The school administration has responded well to the present incident, according to Gould. “It’s definitely a change from when I was at the school,” he said. “Typically, this stuff would be swept under the rug at the school in the past.” Even still, he added, students were hesitant to contact the administration about the incident, because they feared inaction or punishment themselves—that’s why Gould stepped in.
Tierra Pinkett, a Mardela parent, said the incident left her daughter anxious about returning to school. The eighth grader told Pinkett that kids had been playing the songs in the hallways, and that many were now upset that the producer would be disciplined.
“She was scared that [the producer] was going to come back and do something,” Pinkett told The Daily Beast. “I said, you need to go to a guidance counselor.

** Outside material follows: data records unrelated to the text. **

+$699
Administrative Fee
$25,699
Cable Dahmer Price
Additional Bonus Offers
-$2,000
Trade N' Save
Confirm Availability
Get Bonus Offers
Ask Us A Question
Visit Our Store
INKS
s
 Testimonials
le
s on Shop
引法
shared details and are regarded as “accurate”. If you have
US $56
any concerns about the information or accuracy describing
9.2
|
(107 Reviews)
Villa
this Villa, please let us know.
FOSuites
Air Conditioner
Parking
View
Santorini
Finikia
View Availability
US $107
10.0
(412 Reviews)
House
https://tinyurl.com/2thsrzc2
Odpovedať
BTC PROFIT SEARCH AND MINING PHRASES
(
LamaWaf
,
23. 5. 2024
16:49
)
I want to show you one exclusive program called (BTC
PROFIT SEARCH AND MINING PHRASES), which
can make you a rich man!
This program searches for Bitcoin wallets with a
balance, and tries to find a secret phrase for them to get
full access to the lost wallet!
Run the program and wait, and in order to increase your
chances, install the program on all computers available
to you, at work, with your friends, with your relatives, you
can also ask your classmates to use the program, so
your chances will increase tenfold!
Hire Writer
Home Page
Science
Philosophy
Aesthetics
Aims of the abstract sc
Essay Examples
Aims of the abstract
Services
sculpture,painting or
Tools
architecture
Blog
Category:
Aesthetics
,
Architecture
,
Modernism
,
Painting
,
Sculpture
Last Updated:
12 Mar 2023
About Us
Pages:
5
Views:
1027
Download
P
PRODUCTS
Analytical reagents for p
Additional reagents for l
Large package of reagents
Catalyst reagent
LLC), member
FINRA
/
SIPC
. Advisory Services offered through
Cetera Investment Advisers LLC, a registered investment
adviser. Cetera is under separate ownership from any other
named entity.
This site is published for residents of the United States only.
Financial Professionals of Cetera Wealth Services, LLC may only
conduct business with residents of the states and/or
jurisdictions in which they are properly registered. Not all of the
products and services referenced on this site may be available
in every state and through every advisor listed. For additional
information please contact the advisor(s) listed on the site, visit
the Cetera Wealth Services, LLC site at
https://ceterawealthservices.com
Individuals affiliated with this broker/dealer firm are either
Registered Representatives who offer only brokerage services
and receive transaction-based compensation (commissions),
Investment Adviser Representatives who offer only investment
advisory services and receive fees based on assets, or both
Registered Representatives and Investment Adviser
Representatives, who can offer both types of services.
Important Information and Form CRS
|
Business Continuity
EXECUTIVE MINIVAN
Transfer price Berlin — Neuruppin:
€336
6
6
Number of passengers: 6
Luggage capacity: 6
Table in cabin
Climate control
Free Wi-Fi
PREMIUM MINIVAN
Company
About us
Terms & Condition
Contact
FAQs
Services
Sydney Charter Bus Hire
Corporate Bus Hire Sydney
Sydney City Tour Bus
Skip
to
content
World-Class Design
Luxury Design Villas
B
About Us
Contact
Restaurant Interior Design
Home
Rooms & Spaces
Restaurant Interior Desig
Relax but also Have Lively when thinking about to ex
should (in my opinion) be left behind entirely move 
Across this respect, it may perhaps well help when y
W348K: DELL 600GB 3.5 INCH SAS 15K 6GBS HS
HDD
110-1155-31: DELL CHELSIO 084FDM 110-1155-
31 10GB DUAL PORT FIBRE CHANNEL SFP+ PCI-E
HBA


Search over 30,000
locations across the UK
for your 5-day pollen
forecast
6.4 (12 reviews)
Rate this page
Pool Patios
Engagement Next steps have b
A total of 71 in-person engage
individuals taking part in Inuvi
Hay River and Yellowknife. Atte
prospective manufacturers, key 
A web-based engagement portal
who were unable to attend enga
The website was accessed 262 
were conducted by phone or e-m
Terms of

You shouldn’t be scared to go to school. With all these shootings and stuff, you don’t know who’s capable of doing what.
Pinkett, who attended Mardela herself in the 9th and 10th grades, said that the school has a pattern of racism in the student body and administration. While enrolled at the school, a group of white students tried to force her to pick up their trash. “I said, no, I’m not a janitor I’m not going to pick up your trash,” Pinkett said. “I don’t get paid to get trash.” She ended up leaving the school.
Gould said that most of the school’s incidents went unreported. “These kinds of things tend to go by the wayside,” he said. “It’s just another student getting suspended for fighting.”
But a few conflicts have made the news.
In 2017, Taylor Dumpson, a graduate of a nearby Wicomico high school, made national headlines when she became the first black student body president at American University in D.C. In her TEDx talk, Dumpson revealed that part of her motivation came from experiencing a pattern of racial hatred at Wicomico high schools (the next year, after receiving an onslaught of online racist taunts, she resigned as student body president).
Then, in early 2018, an auction house in Wicomico County turned up a Ku Klux Klan robe and cap in pristine condition. The area’s original KKK chapter was active up until the 1920s, but a second chapter opened in the 1960s, and a third was opened as recently as 2013, by a man named Richard Wilson Preston Jr. (Preston Jr. was jailed after firing a pistol at the 2017 Unite the Right rally in Charlottesville, Virginia).
“Wicomico County in general has a very dark history,” Gould said. “There’s a lot of racial tensions and racial problems that are underlying the Shore, so [the SoundCloud account] wasn’t a huge shock.”